Science Frictions
La guerre entre les économistes français a été relancée par le pamphlet de Pierre Cahuc et
André Zylberberg, " Le Négationnisme économique ". Au-delà des querelles de chapelle, ce
brûlot pose la question de la place de la discipline dans le champ de la connaissance
Cette fois, c'est la guerre. Le Négationnisme économique (Flammarion, 240 p., 18 euro), le
brûlot qu'ont publié les économistes Pierre Cahuc et André Zylberberg, universitaires
reconnus, pour dénoncer le " charlatanisme ", l'" obscurantisme ", la " démagogie " et les "
impostures " de certains de leurs collègues nommément désignés, a suscité - comme il se
devait - un intense et violent débat entre économistes.
Le raisonnement de ces deux auteurs, respectivement professeurs à Polytechnique et à
l'Ecole d'économie de Paris, est simple : grâce à " l'accès à d'immenses bases de données
" et à " la démultiplication des capacités de traitement de l'information ", l'économie est
devenue une " science expérimentale " comme une autre. A l'instar de la physique ou de la
biologie, l'économie peut, selon eux, à partir de l'observation des faits réels ou d'expériences
qui les reconstituent, déterminer les lois qui guident le comportement des acteurs
économiques - et donc permettre aux décideurs politiques de prendre les mesures les plus
efficaces pour modifier ces comportements. Contester les résultats de cette " science
expérimentale ", poursuivent-ils, c'est se comporter tels les climatosceptiques, qui nient les
preuves du réchauffement. Que ce soit pour des raisons idéologiques - par haine du
capitalisme - ou par intérêt - pour défendre tel ou tel lobby -, ces contestataires sont des "
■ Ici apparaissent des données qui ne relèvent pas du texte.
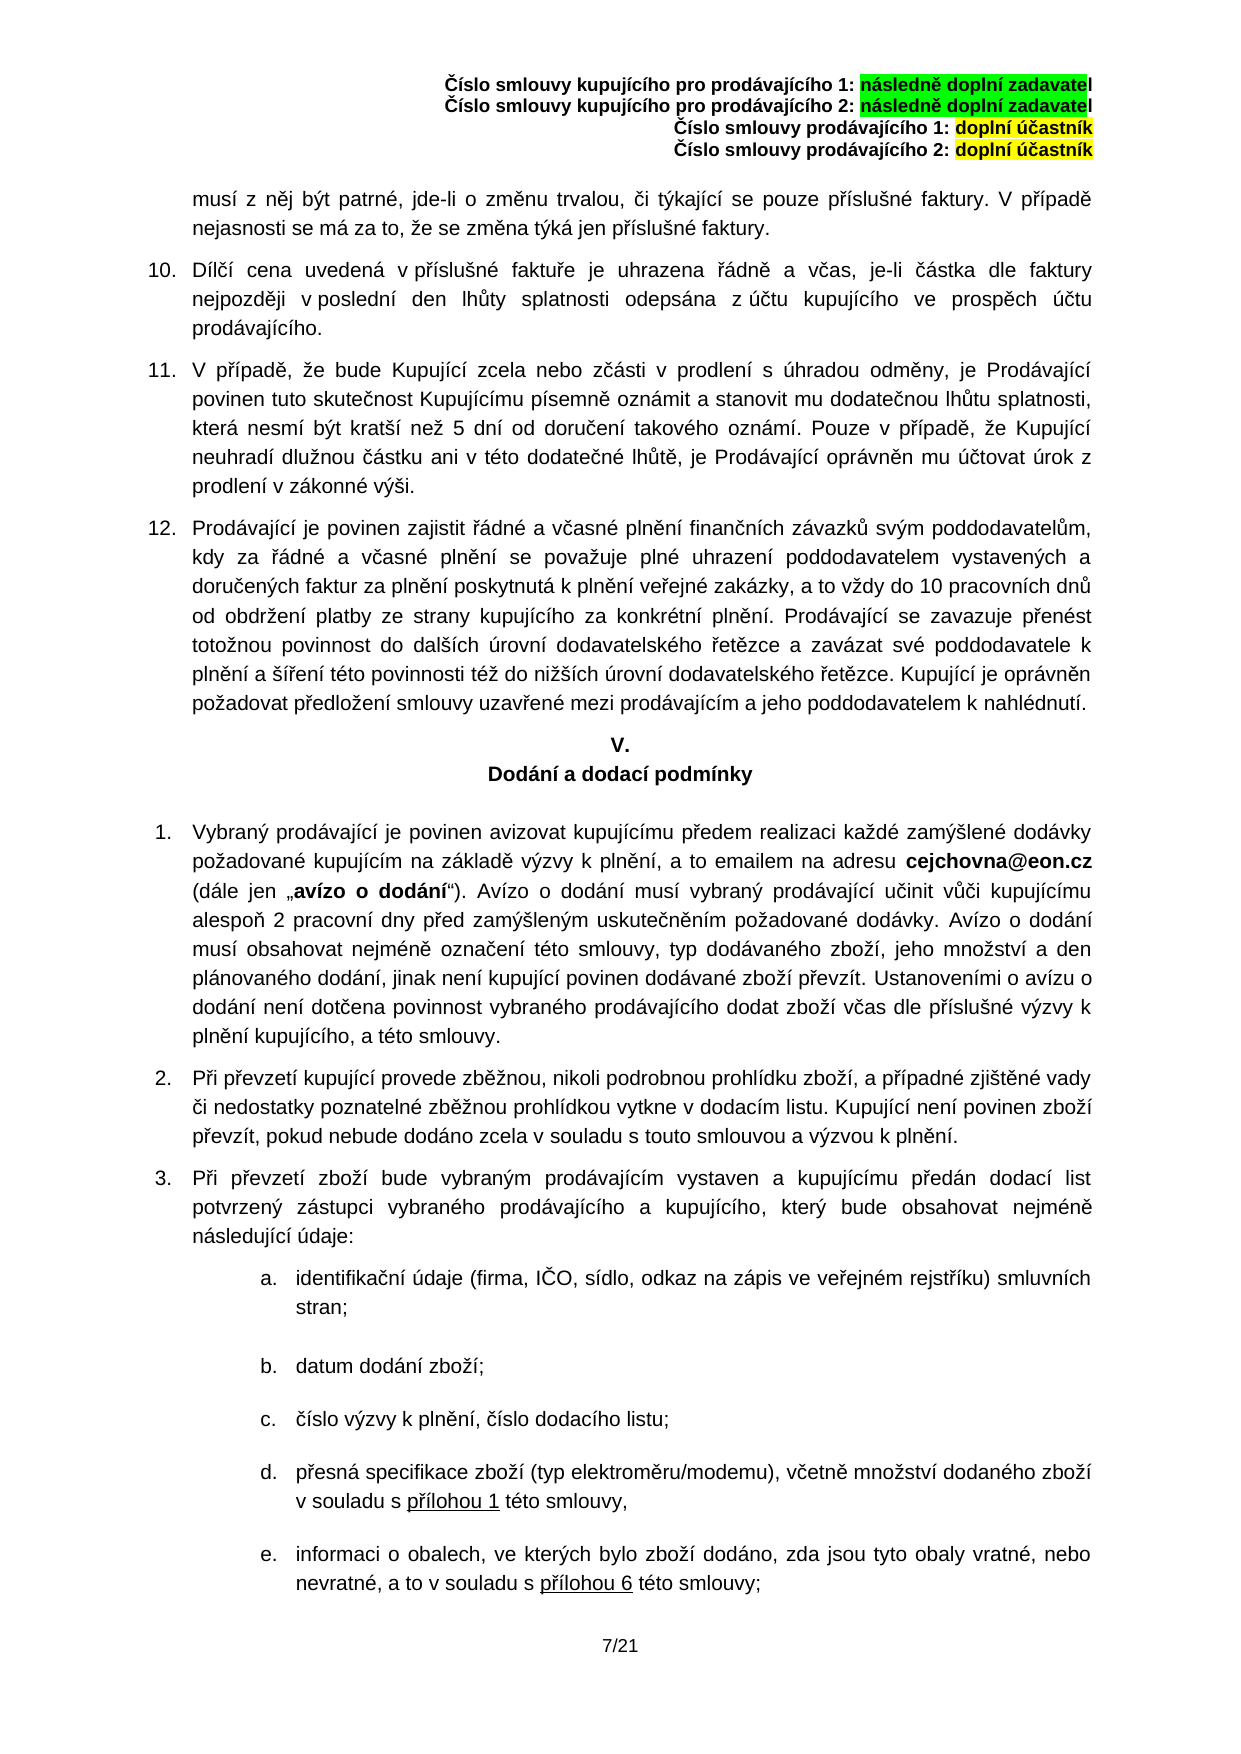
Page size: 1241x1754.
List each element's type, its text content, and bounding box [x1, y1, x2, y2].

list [148, 182, 1093, 240]
list V případě, že bude Kupující zcela nebo zčásti v prodlení s úhradou odměny, je Prodávající povinen tuto skutečnost Kupujícímu písemně oznámit a stanovit mu dodatečnou lhůtu splatnosti, která nesmí být kratší než 5 dní od doručení takového oznámí. Pouze v případě, že Kupující neuhradí dlužnou částku ani v této dodatečné lhůtě, je Prodávající oprávněn mu účtovat úrok z prodlení v zákonné výši. [148, 352, 1093, 498]
list Prodávající je povinen zajistit řádné a včasné plnění finančních závazků svým poddodavatelům, kdy za řádné a včasné plnění se považuje plné uhrazení poddodavatelem vystavených a doručených faktur za plnění poskytnutá k plnění veřejné zakázky, a to vždy do 10 pracovních dnů od obdržení platby ze strany kupujícího za konkrétní plnění. Prodávající se zavazuje přenést totožnou povinnost do dalších úrovní dodavatelského řetězce a zavázat své poddodavatele k plnění a šíření této povinnosti též do nižších úrovní dodavatelského řetězce. Kupující je oprávněn požadovat předložení smlouvy uzavřené mezi prodávajícím a jeho poddodavatelem k nahlédnutí. [148, 511, 1093, 715]
text V. [148, 727, 1093, 757]
list přesná specifikace zboží (typ elektroměru/modemu), včetně množství dodaného zboží v souladu s přílohou 1 této smlouvy, [260, 1454, 1093, 1513]
list informaci o obalech, ve kterých bylo zboží dodáno, zda jsou tyto obaly vratné, nebo nevratné, a to v souladu s přílohou 6 této smlouvy; [260, 1537, 1093, 1595]
list číslo výzvy k plnění, číslo dodacího listu; [260, 1401, 1093, 1431]
list identifikační údaje (firma, IČO, sídlo, odkaz na zápis ve veřejném rejstříku) smluvních stran; [260, 1261, 1093, 1319]
list Při převzetí zboží bude vybraným prodávajícím vystaven a kupujícímu předán dodací list potvrzený zástupci vybraného prodávajícího a kupujícího, který bude obsahovat nejméně následující údaje: [154, 1161, 1093, 1248]
list Dílčí cena uvedená v příslušné faktuře je uhrazena řádně a včas, je-li částka dle faktury nejpozději v poslední den lhůty splatnosti odepsána z účtu kupujícího ve prospěch účtu prodávajícího. [148, 252, 1093, 340]
text Dodání a dodací podmínky [148, 757, 1093, 786]
list Při převzetí kupující provede zběžnou, nikoli podrobnou prohlídku zboží, a případné zjištěné vady či nedostatky poznatelné zběžnou prohlídkou vytkne v dodacím listu. Kupující není povinen zboží převzít, pokud nebude dodáno zcela v souladu s touto smlouvou a výzvou k plnění. [154, 1061, 1093, 1148]
list datum dodání zboží; [260, 1348, 1093, 1377]
list Vybraný prodávající je povinen avizovat kupujícímu předem realizaci každé zamýšlené dodávky požadované kupujícím na základě výzvy k plnění, a to emailem na adresu cejchovna@eon.cz (dále jen „avízo o dodání“). Avízo o dodání musí vybraný prodávající učinit vůči kupujícímu alespoň 2 pracovní dny před zamýšleným uskutečněním požadované dodávky. Avízo o dodání musí obsahovat nejméně označení této smlouvy, typ dodávaného zboží, jeho množství a den plánovaného dodání, jinak není kupující povinen dodávané zboží převzít. Ustanoveními o avízu o dodání není dotčena povinnost vybraného prodávajícího dodat zboží včas dle příslušné výzvy k plnění kupujícího, a této smlouvy. [154, 815, 1093, 1048]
négationnistes ", comme les historiens qui nient la réalité des chambres à gaz.
La charge est forte, et sa cible clairement définie. Elle vise en premier lieu les Economistes
atterrés et l'Association française d'économie politique (AFEP), deux cercles d'économistes
de gauche qui se sont régulièrement prononcés contre les thèses défendues par Cahuc et
Zylberberg (opposition aux 35 heures, soutien à la loi El Khomri). Elle vise encore la
défense, par certains politiques, comme Arnaud Montebourg, d'une relance budgétaire
keynésienne de l'économie protégée par une dose de protectionnisme. Les économistes
favorables à la fin de l'austérité et au progrès social sont donc les premiers mis en cause, et
la querelle a rapidement tourné à une classique empoignade droite-gauche.
" Rapport au réel "
Elle mérite pourtant mieux que ça. Le Négationnisme économique se veut une réflexion sur
le statut de l'économie dans le champ de la connaissance, et c'est bien la question
épistémologique qui vaut d'être posée. Cette discipline est-elle une science ? Est-elle
capable de prévoir le futur de notre monde complexe ? Comme le montre Annie Cot,
professeure à l'université Panthéon-Sorbonne (Paris-I), le débat a eu lieu à plusieurs
reprises dans l'histoire ancienne de la discipline. Mais les économistes, " à la fin du XIXe
siècle, ont délibérément éludé la question du rapport au réel et au terrain ", observe Armand
Hatchuel, professeur de gestion à l'Ecole des mines. Selon lui, les questions relatives à
l'observation empirique, aux présupposés du chercheur, au statut de la théorie, hier portées
par les sociologues, le sont aujourd'hui par les anthropologues, les historiens, les chercheurs
en gestion. " Mais pas par les économistes ", qui préfèrent s'accuser mutuellement de " ne
pas faire de la science ".
Ce dédain pour la confrontation des méthodes et des concepts serait-il lié " au poids des
hypothèses morales ou politiques dans les théories économiques, à la participation de
l'économiste lui-même au monde qu'il étudie ", comme le suggère Pierre-Cyrille Hautcoeur,
président de l'Ecole des hautes études en sciences sociales (EHESS) ? En tout état de
cause, il faut s'en alarmer. Car, comme le rappelle le président de l'AFEP, André Orléan, le
pluralisme en économie est aujourd'hui une donnée primordiale de notre vie démocratique.